We have to find the area of the parallelogram.

Solution:

Join $A$ and $C$ to get two triangles $ABC$ and $ADC$.

We know that,

A diagonal bisects a triangle into two triangles of equal area.

This implies,

Area of parallelogram $ABCD=$ Area of triangle $ABC+$ Area of triangle $ADC$. 

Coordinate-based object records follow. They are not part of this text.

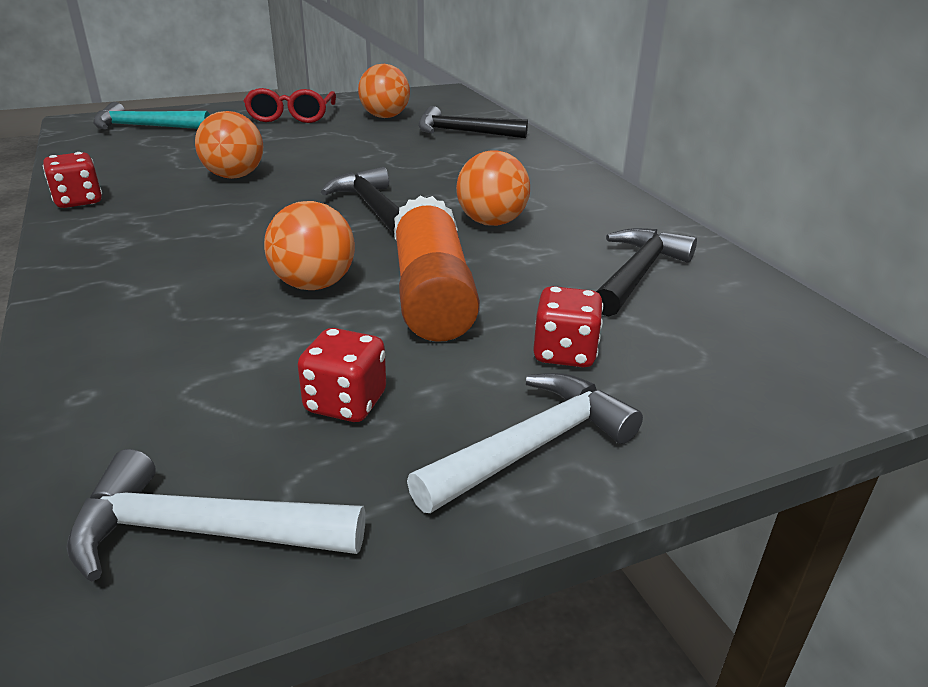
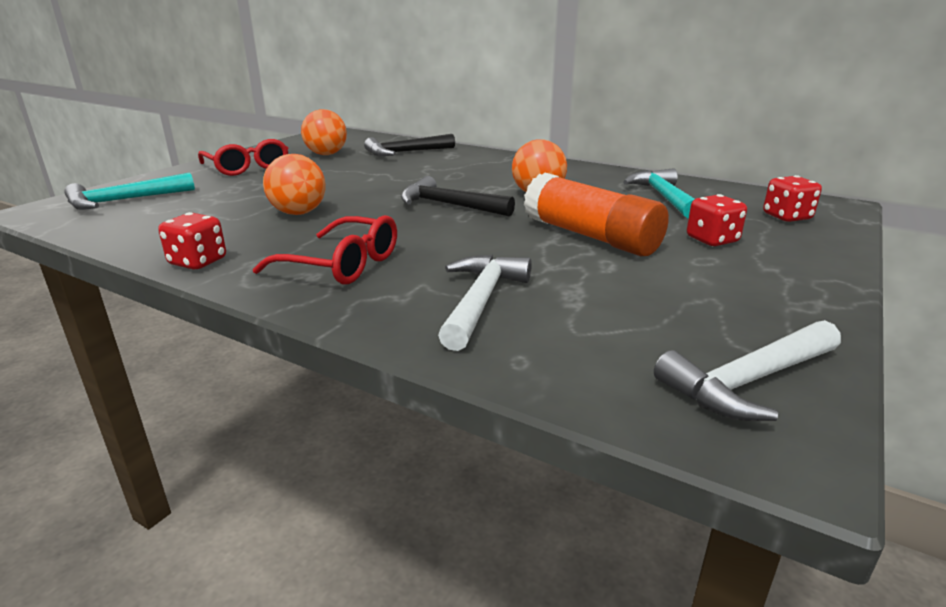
camera: 35 degrees left, 5 degrees down
(159, 241) = (342, 265): none -> red glasses
(314, 284) = (514, 253): orange ball -> none
(345, 403) = (672, 299): red dice -> red dice (786, 217)
(532, 447) = (788, 281): white hammer -> white hammer (481, 301)
(638, 274) = (663, 197): black hammer -> turquoise hammer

$=2\times$ Area of triangle $ABC$

We know that,

Area of a triangle with vertices $(x_1,y_1), (x_2,y_2), (x_3,y_3)$ is given by, 

Area of $\Delta=\frac{1}{2}[x_{1}(y_{2}-y_{3})+x_{2}(y_{3}-y_{1})+x_{3}(y_{1}-y_{2})]$

Therefore,

Area of triangle \( ABC=\frac{1}{2}[2(5-6)+(2+\sqrt3)(6-4)+2(4-5)] \)

\( =\frac{1}{2}[2(-1)+(2+\sqrt3)(2)+2(-1)] \)

\( =\frac{1}{2}[-2+4+2\sqrt3-2] \)

\( =\frac{1}{2} \times (2\sqrt3) \)

\( =\sqrt3 \) sq. units.

Therefore,

The area of the parallelogram $ABCD=2\times \sqrt3=2\sqrt3$ sq. units.

The area of the parallelogram $ABCD$ is $2\sqrt3$ sq. units.